O estigma associado ao vírus HIV na sociedade brasileira

Enviada em 17/01/2022

Na série americana “Sex education”, o desespero acomete uma escola por causa de boatos sobre um surto de clamídia, que, sem conhecimento sobre a forma de transmissão, a escola inteira achou que havia contraido a doença. Desse modo, a série evidenciou um problema que é também é uma realidade na sociedade brasileira, a falta de informação. Pois, o HIV é uma doença comum que carrega consigo o preconceito e a ignorância entre a população. Isso porque o Brasil possui uma educação precária que não abrage as informações relevantes para a vivência de seus alunos em sociedade, o que afeta a sociabilidade e a saúde psicológica dos que possuem o HIV. É necessário, então, que esse cenário mude para que um Brasil mais consciente e saudável seja uma realidade.

Em primeira instância, tem-se a falta de informação como um problema que contribui para a permanência da discriminação de pessoas que possuem o vírus do HIV. Sobre isso, o educador Paulo Freire aborda a ineficiência da educação brasileira em seu livro " Pedagogia do oprimido", no qual ele a nomeia como “educação bancária” por se preocupar apenas com o depósito de conhecimentos sem uso prático, o que contradiz sua teória de uma educação que incentive o senso crítico. Essa lacuna na educação, portanto, gera a ignorância perante as DST’s que corrobora com o preconceito. Logo, o governo precisa agir na educação para que essa seja completa e eficiente.

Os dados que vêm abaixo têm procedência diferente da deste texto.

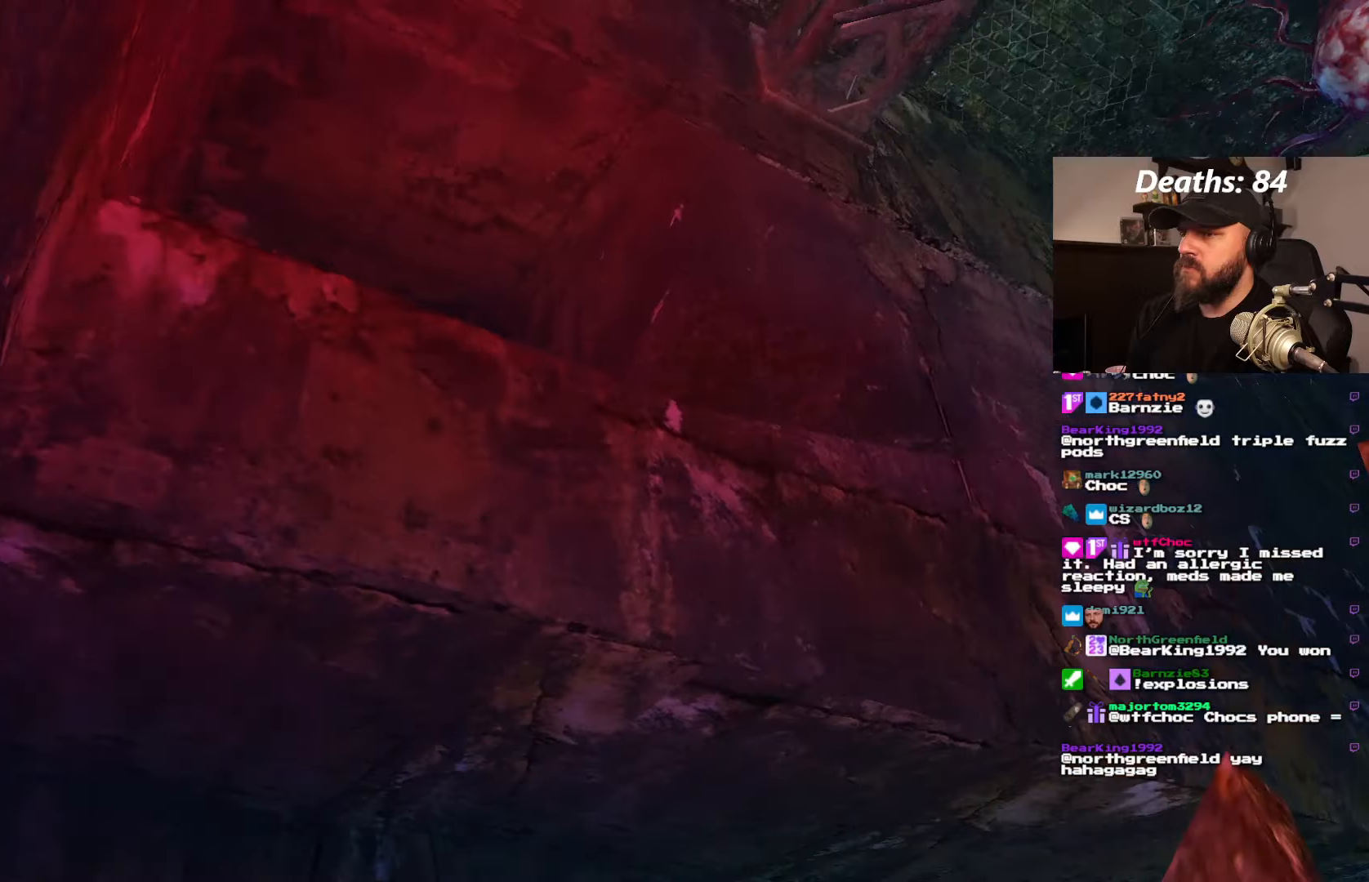
{"dt_ms": 500, "buttons": ["L1"], "left_stick": "center", "right_stick": "center"}
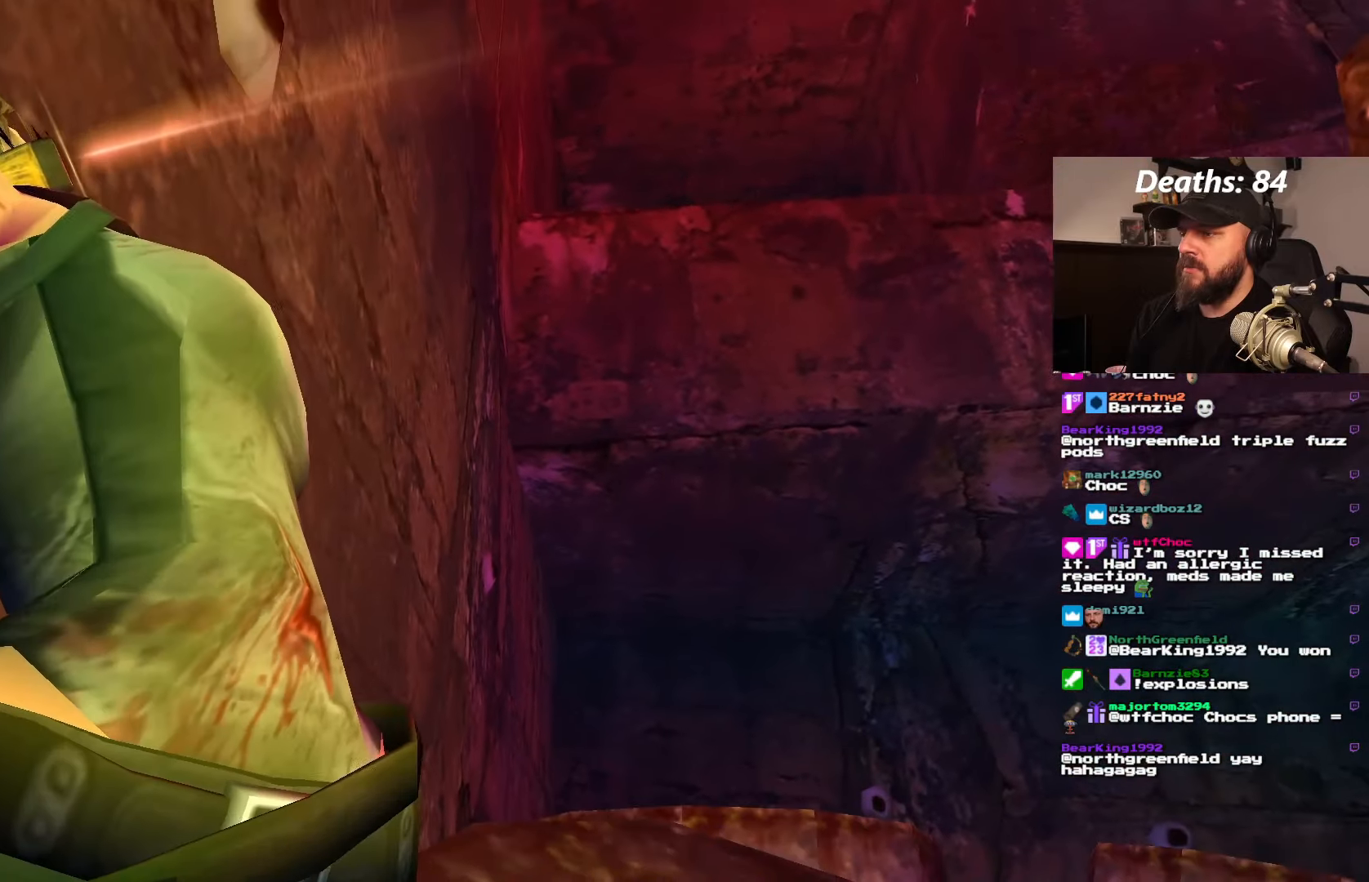
{"dt_ms": 500, "buttons": ["L1"], "left_stick": "center", "right_stick": "center", "events": []}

Ademais, as pessoas que sofrem com os estigmas referente ao HIV têm que lidar com o afastamento das pessoas e possíveis desenvolvimento de problemas psicológicos. Em relação a isso, a revista galileu publicou uma pesquisa em que 70% dos entrevistados que possuíam HIV revelaram que é difícil falar para as pessoas sobre o assunto por instaurar o medo nelas. Além disso, 80% desenvolveram ansiedade, depressão ou síndrome do pânico após o diagnóstico devido ao distanciamento de amigos e familiares ou pelo medo de se relacionar novamente. No entanto, se a informação fosse instaurada do meio social, as pessoas saberiam que apenas estar perto da pessoa com o vírus não transmite a doença. Portanto, a informação é, de fato, a solução para a problemática.

Diante disso, é importante que medidas sejam tomadas para a minimização do problema estigmático no Brasil. Assim, é dever do Ministério da Educação, responsável pela formulação da grade curricular,  acrescentar a educação sexual nas escolas, a qual seria administrada por profissionais da área da saúde por meio de materiais didáticos e palestras sobre as principais doenças sexualmente transmitidas, assim como o esclarecimento de questões relacionadas ao sexo. Com isso, é esperado que o episódio de sex education não se reproduzirá nas escolas brasileiras, de mesmo modo que os preconceitos serão desmistificados pois os alunos estariam bem informados sobre o assunto.